═══ EXCERPT PROVIDED

Week 2: Genes are Accommodating

While it seems logical to think that gene expression is a fixed, unchanging thing, like the Rosetta Stone of human biology this isn’t necessarily the case. Genes are often viewed as sequences written into our DNA that remain unaltered through our lives, yet today we spent the majority of class time disproving this idea.

As it turns out gene expression can be influenced by many factors, one of the main being one’s environment. Different stimulus in our surroundings can have a great impact on our genes such as causing one section of the genome with specific genes to be replicated multiple times, a phenomenon known as gene amplification. Think of it as a supply and demand type situation. Genes code for proteins, which perform specialized functions; as the need for a protein goes up, our bodies respond by supplying more copies of the corresponding gene. For example, when small mammals are exposed to heavy metal (not just the headbanging kind) there is a significant increase in replication of a gene coding for a particular protein that will remove metal from the bloodstream. Conversely, sometimes it may be desirable to prevent gene amplification. Take chemotherapy as an example. Chemotherapy is generally given in large doses. This helps to prevent cancer cells from undergoing gene amplification and subsequently being able to protect themselves from treatments aimed to destroy them.

══════

### ACTIVITY:
In the text on gene expression, what is it called when a section of the genome with specific genes is replicated multiple times?

═══ GIVEN ENTRIES

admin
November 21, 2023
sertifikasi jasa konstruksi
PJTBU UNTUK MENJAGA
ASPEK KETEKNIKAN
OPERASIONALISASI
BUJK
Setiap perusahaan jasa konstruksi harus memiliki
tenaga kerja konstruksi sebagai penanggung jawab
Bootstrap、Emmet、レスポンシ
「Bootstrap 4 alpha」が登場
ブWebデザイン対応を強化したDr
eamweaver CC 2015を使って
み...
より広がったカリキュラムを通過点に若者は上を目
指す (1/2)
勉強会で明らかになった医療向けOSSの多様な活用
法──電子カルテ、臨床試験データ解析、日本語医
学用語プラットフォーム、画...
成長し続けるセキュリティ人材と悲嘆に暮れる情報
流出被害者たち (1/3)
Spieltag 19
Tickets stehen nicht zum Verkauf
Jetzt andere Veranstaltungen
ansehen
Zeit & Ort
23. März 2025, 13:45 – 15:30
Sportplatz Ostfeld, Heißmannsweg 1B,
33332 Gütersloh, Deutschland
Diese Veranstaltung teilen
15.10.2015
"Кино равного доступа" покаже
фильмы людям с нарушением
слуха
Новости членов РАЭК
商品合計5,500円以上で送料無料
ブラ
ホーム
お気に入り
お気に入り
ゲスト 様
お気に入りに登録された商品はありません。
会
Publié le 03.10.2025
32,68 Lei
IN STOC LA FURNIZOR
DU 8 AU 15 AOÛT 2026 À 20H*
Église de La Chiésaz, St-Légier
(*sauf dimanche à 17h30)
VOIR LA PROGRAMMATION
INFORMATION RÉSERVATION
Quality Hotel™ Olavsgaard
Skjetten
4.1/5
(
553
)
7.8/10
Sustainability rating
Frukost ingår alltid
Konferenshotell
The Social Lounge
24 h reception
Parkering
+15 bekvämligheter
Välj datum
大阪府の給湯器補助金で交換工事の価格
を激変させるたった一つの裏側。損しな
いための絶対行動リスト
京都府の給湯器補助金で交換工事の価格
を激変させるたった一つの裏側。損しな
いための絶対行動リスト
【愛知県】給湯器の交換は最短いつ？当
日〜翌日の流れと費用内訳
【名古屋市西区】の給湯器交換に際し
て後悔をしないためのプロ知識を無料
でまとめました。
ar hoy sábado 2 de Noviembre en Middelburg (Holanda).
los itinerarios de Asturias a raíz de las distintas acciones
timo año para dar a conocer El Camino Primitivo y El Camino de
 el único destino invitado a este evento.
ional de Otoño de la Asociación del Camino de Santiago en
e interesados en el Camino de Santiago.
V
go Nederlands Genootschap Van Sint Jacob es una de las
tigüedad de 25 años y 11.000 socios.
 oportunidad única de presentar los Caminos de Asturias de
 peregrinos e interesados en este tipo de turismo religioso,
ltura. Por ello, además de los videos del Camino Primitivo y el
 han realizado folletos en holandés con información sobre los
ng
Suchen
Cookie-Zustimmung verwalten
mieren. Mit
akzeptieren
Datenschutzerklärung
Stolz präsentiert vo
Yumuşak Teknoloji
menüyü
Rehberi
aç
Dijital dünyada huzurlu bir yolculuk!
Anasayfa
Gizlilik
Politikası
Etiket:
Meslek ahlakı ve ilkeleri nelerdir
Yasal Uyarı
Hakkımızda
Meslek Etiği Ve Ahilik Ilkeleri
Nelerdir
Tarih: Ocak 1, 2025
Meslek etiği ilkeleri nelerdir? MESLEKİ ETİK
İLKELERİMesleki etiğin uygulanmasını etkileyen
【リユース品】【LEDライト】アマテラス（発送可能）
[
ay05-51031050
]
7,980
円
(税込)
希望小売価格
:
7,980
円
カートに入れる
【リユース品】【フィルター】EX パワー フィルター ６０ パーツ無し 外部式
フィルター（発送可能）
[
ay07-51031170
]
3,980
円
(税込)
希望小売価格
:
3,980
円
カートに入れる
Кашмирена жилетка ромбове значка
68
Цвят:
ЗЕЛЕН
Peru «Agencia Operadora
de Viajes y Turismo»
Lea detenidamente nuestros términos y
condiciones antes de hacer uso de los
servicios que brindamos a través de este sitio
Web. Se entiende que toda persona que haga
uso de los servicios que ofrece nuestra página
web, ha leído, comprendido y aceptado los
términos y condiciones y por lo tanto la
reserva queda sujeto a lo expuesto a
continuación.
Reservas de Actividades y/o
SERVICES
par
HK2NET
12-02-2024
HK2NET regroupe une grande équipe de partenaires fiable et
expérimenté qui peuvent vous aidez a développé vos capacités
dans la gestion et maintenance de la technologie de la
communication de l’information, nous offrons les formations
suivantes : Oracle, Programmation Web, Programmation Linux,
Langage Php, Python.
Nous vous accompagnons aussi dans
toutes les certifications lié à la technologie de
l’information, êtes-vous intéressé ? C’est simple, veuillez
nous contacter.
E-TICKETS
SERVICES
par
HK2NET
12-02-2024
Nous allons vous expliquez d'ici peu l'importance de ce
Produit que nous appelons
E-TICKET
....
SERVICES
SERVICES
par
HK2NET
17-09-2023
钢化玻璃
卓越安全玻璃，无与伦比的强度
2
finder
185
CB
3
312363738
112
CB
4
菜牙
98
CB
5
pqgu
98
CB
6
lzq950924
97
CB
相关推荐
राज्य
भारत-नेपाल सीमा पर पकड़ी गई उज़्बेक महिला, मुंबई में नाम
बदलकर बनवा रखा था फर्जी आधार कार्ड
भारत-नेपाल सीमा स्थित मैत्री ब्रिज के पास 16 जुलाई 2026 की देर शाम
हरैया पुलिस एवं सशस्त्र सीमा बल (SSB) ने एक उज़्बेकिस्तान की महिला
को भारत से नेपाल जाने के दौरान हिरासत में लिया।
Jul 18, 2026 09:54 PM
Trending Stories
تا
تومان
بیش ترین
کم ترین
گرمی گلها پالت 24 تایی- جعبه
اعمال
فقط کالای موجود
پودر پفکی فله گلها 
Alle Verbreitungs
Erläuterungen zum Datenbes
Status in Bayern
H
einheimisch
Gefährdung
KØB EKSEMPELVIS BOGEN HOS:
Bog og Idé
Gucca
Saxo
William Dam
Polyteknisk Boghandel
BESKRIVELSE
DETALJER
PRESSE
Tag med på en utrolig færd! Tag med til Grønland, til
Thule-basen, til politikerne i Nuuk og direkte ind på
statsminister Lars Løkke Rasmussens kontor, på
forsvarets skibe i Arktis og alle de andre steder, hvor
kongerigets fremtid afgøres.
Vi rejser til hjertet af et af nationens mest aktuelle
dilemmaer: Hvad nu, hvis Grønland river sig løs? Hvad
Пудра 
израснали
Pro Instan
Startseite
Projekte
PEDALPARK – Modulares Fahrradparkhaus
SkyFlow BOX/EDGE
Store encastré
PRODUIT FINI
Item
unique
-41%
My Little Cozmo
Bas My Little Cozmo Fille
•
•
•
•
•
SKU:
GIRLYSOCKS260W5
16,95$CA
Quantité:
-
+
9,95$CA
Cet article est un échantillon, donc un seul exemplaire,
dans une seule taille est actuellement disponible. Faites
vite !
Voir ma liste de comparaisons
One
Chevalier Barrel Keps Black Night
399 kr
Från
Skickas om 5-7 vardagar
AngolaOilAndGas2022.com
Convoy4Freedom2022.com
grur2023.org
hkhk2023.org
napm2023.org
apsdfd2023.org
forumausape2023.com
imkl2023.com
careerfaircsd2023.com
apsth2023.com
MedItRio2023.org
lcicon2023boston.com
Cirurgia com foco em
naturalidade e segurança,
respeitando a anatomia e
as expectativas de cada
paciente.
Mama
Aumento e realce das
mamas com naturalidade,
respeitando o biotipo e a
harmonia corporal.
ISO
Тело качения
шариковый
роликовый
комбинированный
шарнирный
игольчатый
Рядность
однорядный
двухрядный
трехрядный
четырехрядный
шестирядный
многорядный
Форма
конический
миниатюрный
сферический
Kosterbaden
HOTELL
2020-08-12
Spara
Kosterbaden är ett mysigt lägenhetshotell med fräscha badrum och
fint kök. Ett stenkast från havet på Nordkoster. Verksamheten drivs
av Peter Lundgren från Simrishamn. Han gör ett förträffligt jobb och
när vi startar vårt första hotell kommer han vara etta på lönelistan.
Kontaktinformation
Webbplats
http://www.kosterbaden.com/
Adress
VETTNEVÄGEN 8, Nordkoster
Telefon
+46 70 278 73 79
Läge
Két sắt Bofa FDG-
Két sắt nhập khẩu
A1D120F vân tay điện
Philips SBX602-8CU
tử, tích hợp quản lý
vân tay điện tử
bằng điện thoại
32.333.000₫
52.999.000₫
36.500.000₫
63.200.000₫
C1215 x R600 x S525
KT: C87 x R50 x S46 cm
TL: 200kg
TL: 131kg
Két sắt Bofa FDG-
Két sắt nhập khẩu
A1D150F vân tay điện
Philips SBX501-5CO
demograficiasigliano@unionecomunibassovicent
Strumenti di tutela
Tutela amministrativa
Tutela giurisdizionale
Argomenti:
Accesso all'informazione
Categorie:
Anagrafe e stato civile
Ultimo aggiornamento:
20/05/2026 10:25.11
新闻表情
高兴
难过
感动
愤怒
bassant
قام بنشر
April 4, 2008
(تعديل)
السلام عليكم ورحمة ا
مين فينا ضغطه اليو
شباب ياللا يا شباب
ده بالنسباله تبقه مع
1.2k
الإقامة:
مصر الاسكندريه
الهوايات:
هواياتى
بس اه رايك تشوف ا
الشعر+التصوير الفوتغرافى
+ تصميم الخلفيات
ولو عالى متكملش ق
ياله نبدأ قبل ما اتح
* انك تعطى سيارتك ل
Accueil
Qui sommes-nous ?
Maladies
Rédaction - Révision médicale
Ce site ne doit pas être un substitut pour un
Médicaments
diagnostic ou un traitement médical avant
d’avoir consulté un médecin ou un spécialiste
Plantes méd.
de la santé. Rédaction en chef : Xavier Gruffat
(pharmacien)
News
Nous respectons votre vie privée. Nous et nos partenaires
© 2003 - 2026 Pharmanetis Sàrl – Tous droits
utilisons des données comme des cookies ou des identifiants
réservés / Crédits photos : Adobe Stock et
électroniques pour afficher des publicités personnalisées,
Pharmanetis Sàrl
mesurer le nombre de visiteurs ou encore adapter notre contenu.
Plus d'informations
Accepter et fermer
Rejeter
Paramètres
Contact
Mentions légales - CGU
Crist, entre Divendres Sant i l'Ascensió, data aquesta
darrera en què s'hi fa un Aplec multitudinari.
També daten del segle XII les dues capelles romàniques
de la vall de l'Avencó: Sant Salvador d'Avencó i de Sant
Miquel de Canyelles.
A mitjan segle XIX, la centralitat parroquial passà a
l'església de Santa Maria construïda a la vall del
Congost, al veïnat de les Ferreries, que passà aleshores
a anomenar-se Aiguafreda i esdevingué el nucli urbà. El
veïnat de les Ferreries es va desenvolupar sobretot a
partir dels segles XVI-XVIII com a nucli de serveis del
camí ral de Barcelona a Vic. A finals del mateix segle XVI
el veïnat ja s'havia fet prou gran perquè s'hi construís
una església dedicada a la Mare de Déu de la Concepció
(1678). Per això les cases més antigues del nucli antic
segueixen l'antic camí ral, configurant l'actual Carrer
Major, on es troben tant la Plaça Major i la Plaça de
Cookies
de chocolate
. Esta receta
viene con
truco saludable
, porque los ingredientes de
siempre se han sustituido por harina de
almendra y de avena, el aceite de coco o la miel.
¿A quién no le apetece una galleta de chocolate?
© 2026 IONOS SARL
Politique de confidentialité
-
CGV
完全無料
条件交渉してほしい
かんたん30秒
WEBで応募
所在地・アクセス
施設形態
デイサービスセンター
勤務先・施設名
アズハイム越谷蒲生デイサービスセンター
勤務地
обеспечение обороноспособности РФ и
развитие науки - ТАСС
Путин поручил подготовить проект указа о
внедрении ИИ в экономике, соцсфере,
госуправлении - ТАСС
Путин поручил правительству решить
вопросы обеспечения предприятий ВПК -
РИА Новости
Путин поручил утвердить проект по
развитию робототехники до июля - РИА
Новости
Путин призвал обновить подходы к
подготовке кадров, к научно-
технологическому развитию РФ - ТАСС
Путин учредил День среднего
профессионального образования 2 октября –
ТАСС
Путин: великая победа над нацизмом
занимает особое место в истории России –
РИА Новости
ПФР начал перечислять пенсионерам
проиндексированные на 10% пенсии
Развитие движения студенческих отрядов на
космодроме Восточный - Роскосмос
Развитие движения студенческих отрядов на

══════

### TASK SOLUTION:
Gene amplification.